Albania’s Minister of Health and Social Protection Ogerta Manastirliu stressed that gender equality in the OSCE region is “a cornerstone and a crucial feature to inclusive democracy and concept of comprehensive security.”

The high-level event was attended by over 300 participants representing OSCE participating States, Partners for Co-operation, executive structures, civil society, academia and the private sector. Discussions focused on areas such as women’s participation in political and public life, their participation in the security sector, and women´s economic empowerment. Participants also highlighted emerging issues that have an impact on the promotion of gender equality, such as digitalization and the increase in cyber violence against women and girls.

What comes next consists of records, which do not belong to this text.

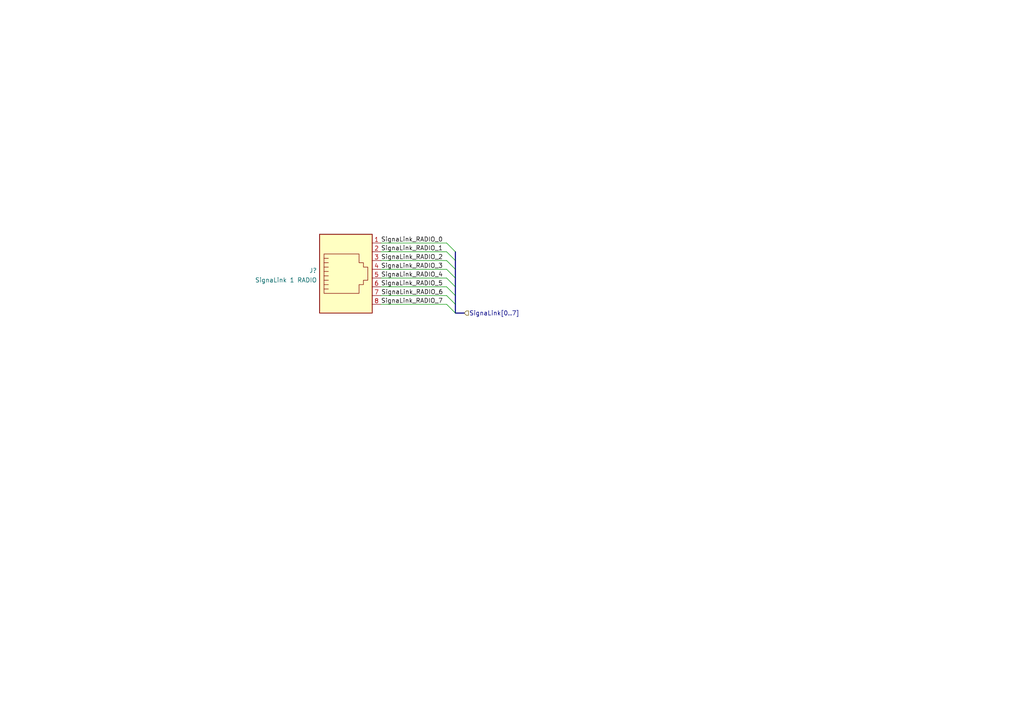
<source format=kicad_sch>
(kicad_sch (version 20211123) (generator eeschema)

  (uuid 02c86f21-caef-4fbc-95b0-d828a7114318)

  (paper "A4")

  


  (bus_entry (at 129.54 88.265) (size 2.54 2.54)
    (stroke (width 0) (type default) (color 0 0 0 0))
    (uuid 5430cfc0-b6a9-4eb1-98e4-2a11ad39cb21)
  )
  (bus_entry (at 129.54 73.025) (size 2.54 2.54)
    (stroke (width 0) (type default) (color 0 0 0 0))
    (uuid 56451d7a-dadc-42f2-b614-feefd01916eb)
  )
  (bus_entry (at 129.54 70.485) (size 2.54 2.54)
    (stroke (width 0) (type default) (color 0 0 0 0))
    (uuid 64a3edab-e041-42cf-ade2-025a4b0a887d)
  )
  (bus_entry (at 129.54 85.725) (size 2.54 2.54)
    (stroke (width 0) (type default) (color 0 0 0 0))
    (uuid 715f74b5-dfbb-4c13-9410-158d98242a83)
  )
  (bus_entry (at 129.54 75.565) (size 2.54 2.54)
    (stroke (width 0) (type default) (color 0 0 0 0))
    (uuid 84beacee-1f10-413f-ae02-1fd8937fd1e3)
  )
  (bus_entry (at 129.54 80.645) (size 2.54 2.54)
    (stroke (width 0) (type default) (color 0 0 0 0))
    (uuid 8c4095dd-ca24-4d2c-8e88-3eed09fd4a2f)
  )
  (bus_entry (at 129.54 83.185) (size 2.54 2.54)
    (stroke (width 0) (type default) (color 0 0 0 0))
    (uuid bd8a433b-8d88-4cea-9eef-e453013418e9)
  )
  (bus_entry (at 129.54 78.105) (size 2.54 2.54)
    (stroke (width 0) (type default) (color 0 0 0 0))
    (uuid e2001719-31d1-49e2-8950-1ec0bcaf634f)
  )

  (wire (pts (xy 110.49 83.185) (xy 129.54 83.185))
    (stroke (width 0) (type default) (color 0 0 0 0))
    (uuid 1c468a03-7f72-4dea-bd0d-2433370299dd)
  )
  (wire (pts (xy 110.49 80.645) (xy 129.54 80.645))
    (stroke (width 0) (type default) (color 0 0 0 0))
    (uuid 29cd245d-d17f-49c6-a9a7-6be8626df98a)
  )
  (bus (pts (xy 132.08 75.565) (xy 132.08 78.105))
    (stroke (width 0) (type default) (color 0 0 0 0))
    (uuid 2b65f64a-d409-4cce-8fff-2ead73f42648)
  )

  (wire (pts (xy 110.49 78.105) (xy 129.54 78.105))
    (stroke (width 0) (type default) (color 0 0 0 0))
    (uuid 2d1964b1-1515-4ba5-a0a2-96452316a5ca)
  )
  (bus (pts (xy 132.08 90.805) (xy 134.62 90.805))
    (stroke (width 0) (type default) (color 0 0 0 0))
    (uuid 34429815-c2bd-4a33-a943-6f24f36cf26f)
  )
  (bus (pts (xy 132.08 73.025) (xy 132.08 75.565))
    (stroke (width 0) (type default) (color 0 0 0 0))
    (uuid 3fa4349d-d148-420a-9686-053ca1786e93)
  )

  (wire (pts (xy 110.49 73.025) (xy 129.54 73.025))
    (stroke (width 0) (type default) (color 0 0 0 0))
    (uuid 484f6cd2-cf1e-4ef0-8200-a4d62f225c17)
  )
  (bus (pts (xy 132.08 83.185) (xy 132.08 85.725))
    (stroke (width 0) (type default) (color 0 0 0 0))
    (uuid 5e5f90a5-c48f-42d0-9d08-fccb5c48bab7)
  )

  (wire (pts (xy 110.49 85.725) (xy 129.54 85.725))
    (stroke (width 0) (type default) (color 0 0 0 0))
    (uuid 6afe4143-1981-42af-b59c-025121e29e44)
  )
  (bus (pts (xy 132.08 88.265) (xy 132.08 90.805))
    (stroke (width 0) (type default) (color 0 0 0 0))
    (uuid 7689188d-702e-49c2-afde-b00dd5f58f4f)
  )
  (bus (pts (xy 132.08 78.105) (xy 132.08 80.645))
    (stroke (width 0) (type default) (color 0 0 0 0))
    (uuid 85d1faa4-c6d6-4568-b7e0-afec9e0cd3b7)
  )
  (bus (pts (xy 132.08 85.725) (xy 132.08 88.265))
    (stroke (width 0) (type default) (color 0 0 0 0))
    (uuid 964ed4a4-1f26-4429-bbb0-f671290ca5e8)
  )

  (wire (pts (xy 110.49 75.565) (xy 129.54 75.565))
    (stroke (width 0) (type default) (color 0 0 0 0))
    (uuid dfb7f66c-69ec-43da-9620-00ecac3d5e0b)
  )
  (bus (pts (xy 132.08 80.645) (xy 132.08 83.185))
    (stroke (width 0) (type default) (color 0 0 0 0))
    (uuid e6c2e48c-502f-4339-b563-89bf34b81891)
  )

  (wire (pts (xy 110.49 70.485) (xy 129.54 70.485))
    (stroke (width 0) (type default) (color 0 0 0 0))
    (uuid f27e7ac9-3673-4d29-aab3-83481cacb62b)
  )
  (wire (pts (xy 110.49 88.265) (xy 129.54 88.265))
    (stroke (width 0) (type default) (color 0 0 0 0))
    (uuid f2ff2f59-71c9-4b70-a602-1a776d54612a)
  )

  (label "SignaLink_RADIO_0" (at 110.49 70.485 0)
    (effects (font (size 1.27 1.27)) (justify left bottom))
    (uuid 05ceed78-04a0-4503-b2af-08b7a8b60dcb)
  )
  (label "SignaLink_RADIO_6" (at 110.5587 85.725 0)
    (effects (font (size 1.27 1.27)) (justify left bottom))
    (uuid 066a388f-3b45-4d8d-aee7-ca602cf851c4)
  )
  (label "SignaLink_RADIO_2" (at 110.5075 75.565 0)
    (effects (font (size 1.27 1.27)) (justify left bottom))
    (uuid 0d795c1e-152d-407e-b139-6562335f00d8)
  )
  (label "SignaLink_RADIO_3" (at 110.49 78.105 0)
    (effects (font (size 1.27 1.27)) (justify left bottom))
    (uuid 2593b91b-5ba7-46a2-83bd-e55942022499)
  )
  (label "SignaLink_RADIO_1" (at 110.49 73.025 0)
    (effects (font (size 1.27 1.27)) (justify left bottom))
    (uuid 41b96b5b-9623-4cec-b06f-56d990a059eb)
  )
  (label "SignaLink_RADIO_4" (at 110.5075 80.645 0)
    (effects (font (size 1.27 1.27)) (justify left bottom))
    (uuid 96f9ea70-dee6-4117-92b2-d900a8ca7af5)
  )
  (label "SignaLink_RADIO_5" (at 110.49 83.185 0)
    (effects (font (size 1.27 1.27)) (justify left bottom))
    (uuid ad28db34-9cda-46f2-b3df-f577ce944638)
  )
  (label "SignaLink_RADIO_7" (at 110.49 88.265 0)
    (effects (font (size 1.27 1.27)) (justify left bottom))
    (uuid caf96d50-22ae-41fa-9246-ebbe0290090d)
  )

  (hierarchical_label "SignaLink[0..7]" (shape input) (at 134.62 90.805 0)
    (effects (font (size 1.27 1.27)) (justify left))
    (uuid bc2ad887-eb35-4f66-8224-54e3700aab85)
  )

  (symbol (lib_id "Connector:RJ45") (at 100.33 78.105 0) (mirror x)
    (in_bom yes) (on_board yes) (fields_autoplaced)
    (uuid c392d76a-1ccb-43db-b1a6-27a1d5dfd692)
    (property "Reference" "J?" (id 0) (at 91.948 78.4665 0)
      (effects (font (size 1.27 1.27)) (justify right))
    )
    (property "Value" "SignaLink 1 RADIO" (id 1) (at 91.948 81.2416 0)
      (effects (font (size 1.27 1.27)) (justify right))
    )
    (property "Footprint" "" (id 2) (at 100.33 78.74 90)
      (effects (font (size 1.27 1.27)) hide)
    )
    (property "Datasheet" "~" (id 3) (at 100.33 78.74 90)
      (effects (font (size 1.27 1.27)) hide)
    )
    (pin "1" (uuid f456f80b-30d0-4fec-bd40-1bc53abb6fcf))
    (pin "2" (uuid ded5709f-8788-4d59-9ec5-347c52bb7b44))
    (pin "3" (uuid 24cf3359-e72d-4435-b51a-f49993cc3e0d))
    (pin "4" (uuid f53ed34f-e0bb-40b5-b530-79355868177b))
    (pin "5" (uuid d23fbc47-71db-4a36-a5f3-4e87d0787f53))
    (pin "6" (uuid d6664923-aa50-4b84-a0be-f1af46cdac98))
    (pin "7" (uuid ca000ba1-c7e4-45b3-9174-2450ae1948d1))
    (pin "8" (uuid b4c1efd8-f90e-4d0b-9d7e-93c52b5f038a))
  )
)

</source>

“Advancing women’s rights is a global challenge, not just one nation’s mandate. It requires co-operation and collaboration with our partners and allies. Together, we have the opportunity to change the futures of women and girls around the world,” said United States Ambassador Kelley Currie, Ambassador-at-Large for Global Women’s Issues.

Asa Regner, United Nations Assistant Secretary-General and Deputy Executive Director UN Women noted: “We need more political will, funding and leadership to implement women’s and girls’ rights and commitments to gender equality, including those enshrined in UN Security Council Resolution 1325 (on Women, Peace and Security), so that women have an equal say in the global peace and security agenda.”

Officer-in-Charge/Secretary General, Director of the OSCE Conflict Prevention Centre Tuula Yrjölä said: “I was glad to note that in certain areas, implementation of the Action Plan has accelerated in the last three years. But much work still needs to be done, if we are to effectively tackle the root causes of gender inequality.”

“Democracy means the rule of the people, all people, but we can hardly refer to democracy when so many people are excluded from playing a role in public affairs,” said ODIHR’s First Deputy Director Katarzyna Gardapkhadze on behalf of the Office. “Women’s representation in national parliaments has seen an improvement on previous years, but we still have a long way to go.”